Cyrus McCormick’s Reaper: The Ag Industrial Revolution Began in Virginia’s Shenandoah Valley

This production still is from the 1937 Fox Hearst film “Romance of the Reaper,” which was produced by International Harvester to celebrate the McCormick reaper’s centennial. The scene is a re-creation of the first reaper test.

The story below is an excerpt from our Sept./Oct. 2014 issue. For the rest of this story and more like it subscribe today, view our digital edition or download our FREE iOS app!

The rolling hills and valleys of western Virginia today feel far removed from large-scale industrial agriculture.

But in the mid-19th century the region contributed heavily to feeding the still-new United States of America, serving as the highest grain-producing region in one of the highest grain-producing states.

And, the Valley of Virginia produced in that era a man who would forever leave a mark on American agriculture and business in general: Cyrus McCormick.

His invention of the reaper dramatically changed food production around the world.
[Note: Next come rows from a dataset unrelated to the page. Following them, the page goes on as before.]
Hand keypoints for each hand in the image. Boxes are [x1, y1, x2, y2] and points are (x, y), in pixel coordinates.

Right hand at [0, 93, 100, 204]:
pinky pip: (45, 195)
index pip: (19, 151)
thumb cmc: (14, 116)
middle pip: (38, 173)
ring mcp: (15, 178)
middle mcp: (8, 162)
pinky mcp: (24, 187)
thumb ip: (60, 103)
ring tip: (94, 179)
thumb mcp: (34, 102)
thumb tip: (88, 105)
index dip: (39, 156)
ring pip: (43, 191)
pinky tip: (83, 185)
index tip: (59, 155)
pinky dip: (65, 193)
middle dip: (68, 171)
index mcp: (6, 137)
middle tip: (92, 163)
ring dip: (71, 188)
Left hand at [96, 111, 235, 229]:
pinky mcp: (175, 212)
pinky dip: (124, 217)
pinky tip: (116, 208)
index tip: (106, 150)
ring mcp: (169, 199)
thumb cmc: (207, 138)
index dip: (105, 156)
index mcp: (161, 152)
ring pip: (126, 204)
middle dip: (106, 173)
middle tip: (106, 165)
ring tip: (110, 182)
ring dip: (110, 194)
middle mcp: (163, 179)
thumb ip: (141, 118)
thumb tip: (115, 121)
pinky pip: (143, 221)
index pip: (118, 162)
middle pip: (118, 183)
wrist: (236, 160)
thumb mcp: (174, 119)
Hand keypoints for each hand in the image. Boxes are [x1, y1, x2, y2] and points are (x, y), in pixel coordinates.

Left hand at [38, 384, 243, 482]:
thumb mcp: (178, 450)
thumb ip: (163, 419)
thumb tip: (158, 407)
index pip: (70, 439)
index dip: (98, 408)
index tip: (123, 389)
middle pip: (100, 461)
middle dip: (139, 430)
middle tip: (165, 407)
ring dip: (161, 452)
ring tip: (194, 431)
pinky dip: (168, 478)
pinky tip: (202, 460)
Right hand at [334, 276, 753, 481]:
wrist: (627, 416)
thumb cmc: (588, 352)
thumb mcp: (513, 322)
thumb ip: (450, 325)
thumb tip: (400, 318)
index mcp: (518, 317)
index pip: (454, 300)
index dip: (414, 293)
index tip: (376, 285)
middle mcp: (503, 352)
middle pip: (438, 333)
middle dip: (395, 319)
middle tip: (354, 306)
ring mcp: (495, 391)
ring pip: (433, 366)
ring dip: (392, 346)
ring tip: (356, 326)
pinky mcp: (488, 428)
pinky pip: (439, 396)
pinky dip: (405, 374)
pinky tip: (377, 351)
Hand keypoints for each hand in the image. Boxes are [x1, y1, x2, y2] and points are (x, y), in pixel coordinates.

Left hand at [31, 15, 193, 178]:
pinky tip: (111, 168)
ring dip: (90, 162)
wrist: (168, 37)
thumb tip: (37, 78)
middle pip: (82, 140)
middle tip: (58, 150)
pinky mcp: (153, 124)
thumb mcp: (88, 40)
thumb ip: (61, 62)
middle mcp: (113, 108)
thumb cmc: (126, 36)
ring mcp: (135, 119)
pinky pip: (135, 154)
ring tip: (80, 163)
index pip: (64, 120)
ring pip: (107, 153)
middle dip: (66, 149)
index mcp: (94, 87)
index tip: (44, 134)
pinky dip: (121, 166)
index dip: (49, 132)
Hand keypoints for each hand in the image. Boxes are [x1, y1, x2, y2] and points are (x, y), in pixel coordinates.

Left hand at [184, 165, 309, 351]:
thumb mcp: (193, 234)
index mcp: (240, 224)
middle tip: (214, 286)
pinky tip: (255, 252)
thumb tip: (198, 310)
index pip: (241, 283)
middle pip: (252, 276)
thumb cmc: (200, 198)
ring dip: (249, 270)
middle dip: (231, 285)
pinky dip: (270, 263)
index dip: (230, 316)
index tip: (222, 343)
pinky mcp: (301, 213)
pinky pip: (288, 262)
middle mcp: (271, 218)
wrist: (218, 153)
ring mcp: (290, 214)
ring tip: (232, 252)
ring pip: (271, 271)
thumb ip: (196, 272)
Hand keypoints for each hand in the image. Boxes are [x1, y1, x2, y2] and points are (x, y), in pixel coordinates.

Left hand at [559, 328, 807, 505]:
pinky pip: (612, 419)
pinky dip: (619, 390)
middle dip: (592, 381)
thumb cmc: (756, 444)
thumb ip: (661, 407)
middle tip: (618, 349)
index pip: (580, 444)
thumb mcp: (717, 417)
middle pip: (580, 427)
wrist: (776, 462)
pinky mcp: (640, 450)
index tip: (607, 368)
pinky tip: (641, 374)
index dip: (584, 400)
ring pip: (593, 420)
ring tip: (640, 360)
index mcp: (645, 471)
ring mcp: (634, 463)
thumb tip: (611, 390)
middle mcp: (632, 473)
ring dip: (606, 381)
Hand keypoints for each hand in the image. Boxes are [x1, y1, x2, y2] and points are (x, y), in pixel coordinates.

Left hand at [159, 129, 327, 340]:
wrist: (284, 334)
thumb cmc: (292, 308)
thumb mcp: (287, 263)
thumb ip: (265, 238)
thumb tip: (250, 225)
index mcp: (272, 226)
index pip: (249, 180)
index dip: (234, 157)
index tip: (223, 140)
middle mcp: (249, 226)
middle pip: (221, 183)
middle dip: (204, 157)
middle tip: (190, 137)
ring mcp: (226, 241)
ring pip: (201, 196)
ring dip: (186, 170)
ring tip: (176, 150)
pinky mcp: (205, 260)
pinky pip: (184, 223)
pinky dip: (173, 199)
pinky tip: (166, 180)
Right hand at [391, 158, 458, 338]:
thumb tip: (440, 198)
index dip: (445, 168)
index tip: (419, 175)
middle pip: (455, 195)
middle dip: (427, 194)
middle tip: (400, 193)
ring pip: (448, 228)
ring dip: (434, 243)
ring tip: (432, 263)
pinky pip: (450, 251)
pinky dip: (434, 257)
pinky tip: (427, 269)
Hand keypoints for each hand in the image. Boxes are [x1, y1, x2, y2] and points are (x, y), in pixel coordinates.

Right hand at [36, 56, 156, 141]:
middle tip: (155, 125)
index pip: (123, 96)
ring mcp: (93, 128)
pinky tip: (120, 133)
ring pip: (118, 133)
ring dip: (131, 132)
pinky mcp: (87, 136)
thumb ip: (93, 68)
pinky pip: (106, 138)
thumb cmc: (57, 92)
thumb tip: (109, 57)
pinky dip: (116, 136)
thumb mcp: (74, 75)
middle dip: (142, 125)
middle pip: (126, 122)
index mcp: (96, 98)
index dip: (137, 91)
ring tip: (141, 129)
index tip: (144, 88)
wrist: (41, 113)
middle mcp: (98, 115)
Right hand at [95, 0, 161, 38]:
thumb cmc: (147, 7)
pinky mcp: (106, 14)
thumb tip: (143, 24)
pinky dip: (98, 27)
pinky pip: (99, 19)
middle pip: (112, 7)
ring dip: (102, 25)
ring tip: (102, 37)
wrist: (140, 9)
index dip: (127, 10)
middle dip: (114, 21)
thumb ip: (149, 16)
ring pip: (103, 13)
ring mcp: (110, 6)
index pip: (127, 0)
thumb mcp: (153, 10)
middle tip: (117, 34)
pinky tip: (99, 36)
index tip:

It represented the first major advance in grain-harvesting technology since the scythe came along to supplement the sickle. Farmers have only a small window – 10 days or so – in which to harvest their grain for the year. With a sickle, a person could harvest about half an acre of grain in a day. In one of his first field exhibitions of the reaper, McCormick harvested six acres in an afternoon.

“It is not an exaggeration to say that the invention of the reaper there in 1831 was the beginning of the agricultural industrial revolution,” says Jay Gilliam, who lives near Walnut Grove in Raphine, Virginia, and who has researched McCormick. “It changed the world in many many ways.”

McCormick did much more than invent a farm tool. He revolutionized agriculture worldwide, drove the growth of the U.S. as a world power, contributed to the emergence of Chicago as a major city, pioneered business practices that today are standard protocol, and influenced the outcome of the Civil War.

He was born in 1809, the year the presidency passed from Thomas Jefferson to James Madison, from one Virginian to another. McCormick’s family came from the Irish province of Ulster, joining the great wave of Scots Irish landing at Philadelphia and then traveling down the Great Wagon Road to the Valley of Virginia and points south.

“All these people were streaming into the valley bringing culture with them, and that includes agriculture,” says Kenneth Koons, history professor at Virginia Military Institute. “Their agriculture is what we call general mixed farming. They grew lots of different crops and kept on their farms lots of different livestock…The idea is that they’re trying to be self-sufficient, if not at the individual household level, then at least at the neighborhood level.”

Cyrus came in the fourth generation of American McCormicks. His father Robert invented things too, tinkering constantly in his blacksmith’s shop. In fact Robert conducted a fair bit of work on his own mechanical reaper before giving up and turning it over in 1831 to Cyrus and Jo Anderson, a slave who was brought up as his companion. Cyrus McCormick successfully demonstrated the new version later that year.